Capitale de la province du même nom, située sur l'Adige, Vérone est située stratégiquement entre Venise et Milan, entre l'Italie et l'Europe centrale via le Brenner.
Village étrusque, Vérone devient ville romaine en 89 avant jésus Christ. A l'époque romaine, Vérone fut très florissante: elle avait des temples, des théâtres, des ponts et des édifices célèbres. Quantité d'entre eux ont survécu et témoignent de l'importance et de la rapidité du développement de la ville. Sa position géographique privilégiée fit de Vérone le point de rencontre de trois grandes routes romaines : l'Augusta, la Gallica et la Postumia.
A la chute de l'empire romain, Vérone passera aux mains des barbares germains au Vième siècle.

La ville n'acquerra son indépendance qu'au XIIième siècle où elle devint la Commune libre de Vérone.

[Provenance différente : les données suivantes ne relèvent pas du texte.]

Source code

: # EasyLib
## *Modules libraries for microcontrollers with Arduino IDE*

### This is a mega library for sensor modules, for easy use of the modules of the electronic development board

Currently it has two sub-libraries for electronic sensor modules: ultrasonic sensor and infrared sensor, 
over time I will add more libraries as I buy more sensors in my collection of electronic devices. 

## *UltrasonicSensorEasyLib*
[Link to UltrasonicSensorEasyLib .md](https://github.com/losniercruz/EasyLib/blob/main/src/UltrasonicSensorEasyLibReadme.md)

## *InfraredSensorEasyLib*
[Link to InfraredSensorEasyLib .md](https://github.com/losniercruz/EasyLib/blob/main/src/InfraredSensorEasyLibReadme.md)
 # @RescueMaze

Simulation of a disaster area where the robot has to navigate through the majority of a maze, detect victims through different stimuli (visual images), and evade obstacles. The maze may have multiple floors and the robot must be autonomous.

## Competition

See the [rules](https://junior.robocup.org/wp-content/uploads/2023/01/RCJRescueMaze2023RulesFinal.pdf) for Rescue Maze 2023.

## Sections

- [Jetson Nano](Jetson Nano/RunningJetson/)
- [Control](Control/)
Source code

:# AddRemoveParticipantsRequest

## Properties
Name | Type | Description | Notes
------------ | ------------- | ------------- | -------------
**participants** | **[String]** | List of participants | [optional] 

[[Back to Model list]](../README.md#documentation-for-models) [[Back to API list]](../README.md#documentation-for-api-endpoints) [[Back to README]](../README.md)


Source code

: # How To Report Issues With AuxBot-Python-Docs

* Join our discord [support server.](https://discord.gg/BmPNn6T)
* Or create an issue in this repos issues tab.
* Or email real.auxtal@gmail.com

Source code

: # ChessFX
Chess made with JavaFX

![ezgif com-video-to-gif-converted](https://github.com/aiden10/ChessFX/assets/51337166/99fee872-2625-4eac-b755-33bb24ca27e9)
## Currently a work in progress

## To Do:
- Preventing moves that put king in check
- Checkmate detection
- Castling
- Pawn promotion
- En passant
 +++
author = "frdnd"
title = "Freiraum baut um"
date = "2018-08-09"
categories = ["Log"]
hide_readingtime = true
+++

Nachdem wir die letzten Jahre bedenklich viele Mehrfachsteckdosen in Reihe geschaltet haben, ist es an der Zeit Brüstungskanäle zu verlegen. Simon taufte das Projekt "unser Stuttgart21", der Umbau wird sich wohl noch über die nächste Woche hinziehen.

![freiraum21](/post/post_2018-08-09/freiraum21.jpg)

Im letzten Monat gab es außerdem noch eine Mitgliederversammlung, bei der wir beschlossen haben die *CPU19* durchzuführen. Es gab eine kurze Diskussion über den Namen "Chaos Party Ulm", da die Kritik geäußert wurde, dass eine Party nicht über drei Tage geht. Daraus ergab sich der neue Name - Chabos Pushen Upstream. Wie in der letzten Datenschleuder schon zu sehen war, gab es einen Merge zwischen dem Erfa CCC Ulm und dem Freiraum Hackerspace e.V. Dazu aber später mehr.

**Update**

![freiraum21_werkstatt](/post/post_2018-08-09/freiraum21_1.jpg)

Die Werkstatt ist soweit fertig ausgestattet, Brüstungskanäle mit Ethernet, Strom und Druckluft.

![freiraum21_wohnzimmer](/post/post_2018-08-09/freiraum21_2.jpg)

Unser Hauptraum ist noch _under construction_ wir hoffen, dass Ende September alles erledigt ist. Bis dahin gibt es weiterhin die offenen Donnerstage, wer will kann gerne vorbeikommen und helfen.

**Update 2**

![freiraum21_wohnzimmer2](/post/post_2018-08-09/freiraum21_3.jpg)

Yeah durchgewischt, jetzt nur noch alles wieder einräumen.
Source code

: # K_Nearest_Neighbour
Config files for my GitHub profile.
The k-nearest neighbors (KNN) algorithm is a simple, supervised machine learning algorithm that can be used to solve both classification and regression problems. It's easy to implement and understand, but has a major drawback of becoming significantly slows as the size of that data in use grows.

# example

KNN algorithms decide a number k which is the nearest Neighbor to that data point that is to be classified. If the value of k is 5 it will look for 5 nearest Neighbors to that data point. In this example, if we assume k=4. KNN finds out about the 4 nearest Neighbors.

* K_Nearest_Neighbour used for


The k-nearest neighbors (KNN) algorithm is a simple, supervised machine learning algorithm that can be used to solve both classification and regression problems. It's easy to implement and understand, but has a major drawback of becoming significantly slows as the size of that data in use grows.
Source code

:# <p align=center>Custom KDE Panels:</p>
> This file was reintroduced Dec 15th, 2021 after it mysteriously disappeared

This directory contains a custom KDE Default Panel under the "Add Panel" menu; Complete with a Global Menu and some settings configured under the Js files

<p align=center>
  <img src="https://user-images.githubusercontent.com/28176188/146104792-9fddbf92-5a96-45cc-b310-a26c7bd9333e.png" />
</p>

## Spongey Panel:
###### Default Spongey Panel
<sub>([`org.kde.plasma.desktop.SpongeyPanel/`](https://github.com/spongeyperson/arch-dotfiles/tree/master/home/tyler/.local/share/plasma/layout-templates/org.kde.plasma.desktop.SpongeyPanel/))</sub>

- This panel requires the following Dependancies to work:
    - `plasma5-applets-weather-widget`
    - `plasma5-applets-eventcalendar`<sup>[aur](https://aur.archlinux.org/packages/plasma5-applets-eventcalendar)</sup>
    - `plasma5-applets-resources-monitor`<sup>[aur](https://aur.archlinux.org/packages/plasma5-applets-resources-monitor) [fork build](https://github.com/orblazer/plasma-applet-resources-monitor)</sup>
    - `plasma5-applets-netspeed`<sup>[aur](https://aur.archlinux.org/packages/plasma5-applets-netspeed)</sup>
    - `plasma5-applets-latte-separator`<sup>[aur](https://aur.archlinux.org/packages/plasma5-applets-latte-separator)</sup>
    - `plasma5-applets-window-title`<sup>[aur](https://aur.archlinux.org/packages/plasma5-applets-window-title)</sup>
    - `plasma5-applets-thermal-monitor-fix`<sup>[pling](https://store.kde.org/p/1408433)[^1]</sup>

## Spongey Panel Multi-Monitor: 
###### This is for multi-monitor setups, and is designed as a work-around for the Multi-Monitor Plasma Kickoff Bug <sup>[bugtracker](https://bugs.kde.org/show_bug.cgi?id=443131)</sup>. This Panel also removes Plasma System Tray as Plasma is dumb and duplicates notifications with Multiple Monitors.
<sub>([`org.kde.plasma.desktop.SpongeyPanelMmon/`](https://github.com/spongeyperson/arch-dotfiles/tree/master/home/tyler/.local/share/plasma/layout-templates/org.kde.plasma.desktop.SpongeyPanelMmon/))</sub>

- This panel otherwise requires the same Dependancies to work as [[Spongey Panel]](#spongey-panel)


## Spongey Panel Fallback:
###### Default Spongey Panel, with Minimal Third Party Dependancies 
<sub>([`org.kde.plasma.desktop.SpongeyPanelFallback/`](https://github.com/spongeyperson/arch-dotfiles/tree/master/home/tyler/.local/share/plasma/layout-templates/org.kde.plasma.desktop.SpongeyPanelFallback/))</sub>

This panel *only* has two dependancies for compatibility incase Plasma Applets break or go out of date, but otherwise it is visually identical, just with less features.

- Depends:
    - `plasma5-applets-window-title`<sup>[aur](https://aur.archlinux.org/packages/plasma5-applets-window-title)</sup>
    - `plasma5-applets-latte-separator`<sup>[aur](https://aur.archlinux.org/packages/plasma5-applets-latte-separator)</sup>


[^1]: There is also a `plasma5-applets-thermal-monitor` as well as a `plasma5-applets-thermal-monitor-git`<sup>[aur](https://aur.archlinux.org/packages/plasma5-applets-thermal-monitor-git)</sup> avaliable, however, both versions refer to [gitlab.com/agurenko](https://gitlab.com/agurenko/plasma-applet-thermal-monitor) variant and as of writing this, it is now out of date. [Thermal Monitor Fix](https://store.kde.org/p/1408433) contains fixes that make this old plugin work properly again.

La cité se trouva alors engagée dans la lutte acharnée entre la Papauté et l'Empire. Vérone connaît alors des moments de prospérité endeuillés par des luttes internes, des conjurations , des rivalités jusqu'à ce qu'elle tombe en 1226 aux mains d'Ezzelino da Romano. Celui-ci, au nom de l'empereur Frédéric Ier, livre une guerre continuelle contre les villes et les Seigneuries voisines. En 1259, une coalition dirigée par le Pape lui-même y met fin. Les libres institutions communales sont alors rétablies à Vérone. Léonardo della Scala, dit Mastino, est élu podestat, Capitaine du peuple. Avec lui commence la Seigneurie des Scaligeri qui portera la ville au rang de capitale d'état et l'aligne sur les villes italiennes les plus grandes et les plus illustres.
L'oeuvre d'embellissement de Vérone prend son essor.
Conquise par Venise en 1405, elle fait partie de la république de Venise jusqu'en 1797, lorqu'elle est occupée par les troupes françaises de Napoléon.
Au dix-neuvième siècle, Vérone reste sous l'autorité autrichienne jusqu'en 1866 où elle fait partie du royaume d'Italie.


La ville compte quelques chef-d'œuvre architecturaux dont la basilique romane de San Zeno Maggiore (datant des XII et XIIIème siècles), les tombeaux de la famille Scaliger (XIVième siècle), l'église gothique de Sainte Anastasia (achevée au XVième siècle), les palaces du XVIième de Bevilacqua, Canossa et Pompei, le castel vecchio (1354) abritant maintenant un musée d'art. La ville s'enorgueillit de son amphithéâtre romain datant du 1er siècle après Jésus-Christ.